WASHINGTON – As a presidential impeachment trial loomed in 1999, John Roberts thought about William Rehnquist, the U.S. chief justice who was set to preside.
"If anybody can do it, I'm sure the current chief will," Roberts said of Rehnquist, who had written a book about impeachment. Roberts, now chief justice himself, was then a lawyer in private practice and spoke in an interview.
Two decades later, the same words could apply to Roberts, who has tried to carve out a nonpartisan role as the leader of the Supreme Court. Now he will oversee President Donald Trump's Senate impeachment trial in a far more partisan Washington and may be asked to rule on divisive issues governing witnesses and evidence.
Roberts, 64, will take up those duties as a singular figure in American public life. Even as he has steered the court to the right over the past 15 years, the GOP-appointed Roberts has staunchly defended the judiciary's independence and shown an occasional willingness to push back against Trump.

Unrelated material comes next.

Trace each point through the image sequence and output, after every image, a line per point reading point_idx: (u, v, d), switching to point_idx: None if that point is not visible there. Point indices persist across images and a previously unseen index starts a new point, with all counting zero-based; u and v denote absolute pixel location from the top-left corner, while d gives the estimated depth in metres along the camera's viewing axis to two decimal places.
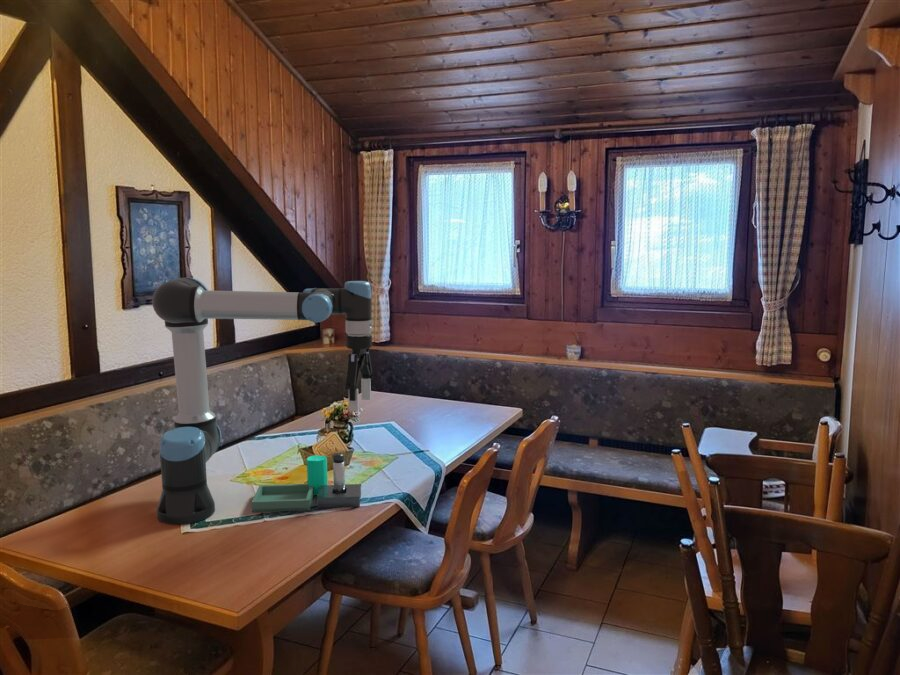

He will now face the challenge of trying to bring that judicial independence — and a modicum of decorum — into the political maelstrom of a Senate impeachment trial.
"He's obviously someone who does not embrace partisan politics and does not want to see the court become part of partisan politics," said Richard Lazarus, a Harvard Law School professor who was Roberts' law school roommate. "But he's going to find himself in the middle of it, by constitutional design."
He will have a potential model in Rehnquist, his predecessor as chief justice whom Roberts also served as a law clerk. Rehnquist was already an expert on impeachment when he was summoned to preside over President Bill Clinton's case, having written a book about the trials of President Andrew Johnson in 1868 and Supreme Court Justice Samuel Chase in 1805.
Rehnquist was the beneficiary of a bipartisan Senate deal on the specific rules that governed Clinton's trial, an arrangement that ensured the chief justice had only a ceremonial role. His most significant ruling was to say that senators couldn't be referred to as "jurors."